About 1 million people of Haitian descent live in the Dominican Republic, often suffering discrimination and violence.
I’m not naive. I know that many crimes against Haitians go unreported. Funny thing is, many Dominicans have Haitian blood running through their veins. Trujillo himself was mixed. Author Michele Wucker wrote, “He wore pancake make-up to lighten the traces of color his Haitian grandmother’s blood had left in his skin.” Today, I’m not sure what exactly is our current President’s stance is on being of mixed ancestry, though his features speak volumes. Thankfully, President Leonel Fernandez is an educated man. I really hope that Barack Obama’s ascension to power in the United States will inspire him to act boldly and deal with this racial ignorance in DR. Our obsession and self-hatred is holding us back from realizing our potential in the global community. It is also holding us back from providing aid and working with our neighbors for a mutually beneficial future.
I live in a predominantly Dominican neighborhood in New York City where I’ve heard very, very dark-hued Dominican men and women talk about “stupid black Haitians.” These people need to go to the 99 cent store on 207th street and purchase a mirror. I’ve read and listened to Dominicans here complain about their neighbors stealing jobs from family members back home, blaming Haitians for stressing out their economy to the breaking point. But, um, hello, Haitians are doing the jobs Dominicans think they’re above doing, like cutting that sugar cane. People need to understand that these so-called “black Haitian savages” delivered us Dominicans from the evils of slavery. I mean, like, they really didn’t have to do that for us.
Today, like true internationalists, many Haitians not only speak Creole, but French and Spanish to boot (I mean, they’ve gotta learn Spanish if they wanna eartin DR, right?) On the other hand, you will rarely meet a Dominican who waxes poetic in Creole or French. And if Haitians are so inferior, why don’t we have a filmmaker like Raoul Peck challenging us rethink the world around us? We Dominicans make ridiculous, buffoon-like comedies that aren’t really funny.
We are deeper than that. Yes, claro, we have the Pulitzer prize-winning Junot Diaz.

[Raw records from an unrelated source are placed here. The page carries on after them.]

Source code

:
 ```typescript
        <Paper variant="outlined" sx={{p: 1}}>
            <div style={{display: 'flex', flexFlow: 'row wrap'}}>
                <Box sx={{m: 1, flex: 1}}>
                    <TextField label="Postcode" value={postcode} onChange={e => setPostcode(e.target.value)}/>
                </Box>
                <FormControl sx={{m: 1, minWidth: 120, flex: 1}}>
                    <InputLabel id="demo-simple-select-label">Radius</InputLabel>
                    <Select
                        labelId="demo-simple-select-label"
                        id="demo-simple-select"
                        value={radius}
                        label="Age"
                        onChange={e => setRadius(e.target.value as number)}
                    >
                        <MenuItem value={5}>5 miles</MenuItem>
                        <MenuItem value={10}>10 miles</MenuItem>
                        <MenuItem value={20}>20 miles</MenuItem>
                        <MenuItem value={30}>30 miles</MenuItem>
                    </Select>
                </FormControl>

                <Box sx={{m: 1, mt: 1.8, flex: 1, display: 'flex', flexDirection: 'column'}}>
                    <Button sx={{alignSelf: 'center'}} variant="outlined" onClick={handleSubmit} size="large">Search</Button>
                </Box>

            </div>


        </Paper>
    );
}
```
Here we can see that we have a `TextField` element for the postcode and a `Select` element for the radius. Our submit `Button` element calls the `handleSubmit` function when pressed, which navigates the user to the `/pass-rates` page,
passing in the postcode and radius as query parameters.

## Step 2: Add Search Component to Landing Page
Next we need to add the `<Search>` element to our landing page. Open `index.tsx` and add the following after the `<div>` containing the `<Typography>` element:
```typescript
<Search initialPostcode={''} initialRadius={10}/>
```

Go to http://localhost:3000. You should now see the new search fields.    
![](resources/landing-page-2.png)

I loved the nuances and footnotes in The Brief Wondrous Life of Oscar Wao so much so, that I spent several weeks slowly reading the last three pages of the book for fear that the experience would end. Junot’s masterful tome illustrates that there is hope for us all to explore our own issues, instead of having someone else do it for us. We may change the way we see ourselves, our neighbors and the way others see us.
Contrary to what the film Sugar might lead one to believe (said flick, incidentally, was the crown jewel of the aforementioned film festival), Dominican girls in the hood aren’t oversexed sluts who wait patiently at home as their men migrate north and lust for all things American—from apple pie, to baseball and cornfed blondies. It’s not cool for Dominican women to be reduced to two-bit whores, be it in films or in real life (have you seen all the American and European men who rent underage girls in D.R.?), and it’s not kosher for us Dominicans to treat Haitians like sub-humans. One island. One blood. We need reexamine our whole selves.